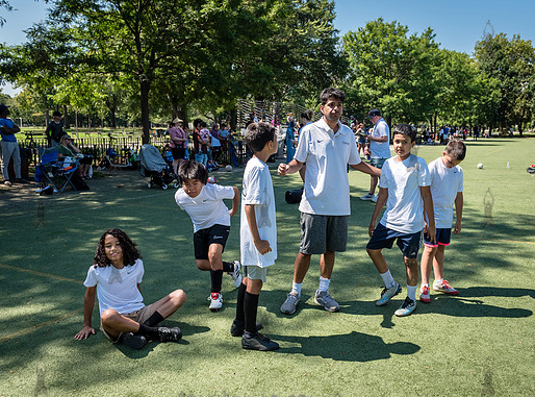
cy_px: 185
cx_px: 332
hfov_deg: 56.4
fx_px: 492
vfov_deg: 43.8
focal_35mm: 32
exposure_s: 1/1250
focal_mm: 24
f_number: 4
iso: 200
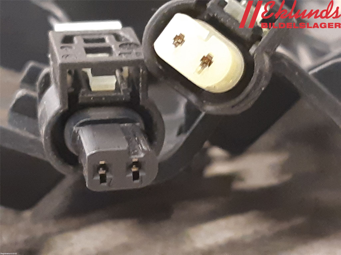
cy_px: 128
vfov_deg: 53.1
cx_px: 170
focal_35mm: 26
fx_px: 256
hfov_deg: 67.3
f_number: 1.7
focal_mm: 3.93
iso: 250
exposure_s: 1/25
----
**Work to complete:** Return the data exactly. Pictures stay out.

**Answer section:**
cy_px: 185
cx_px: 332
hfov_deg: 56.4
fx_px: 492
vfov_deg: 43.8
focal_35mm: 32
exposure_s: 1/1250
focal_mm: 24
f_number: 4
iso: 200
cy_px: 128
vfov_deg: 53.1
cx_px: 170
focal_35mm: 26
fx_px: 256
hfov_deg: 67.3
f_number: 1.7
focal_mm: 3.93
iso: 250
exposure_s: 1/25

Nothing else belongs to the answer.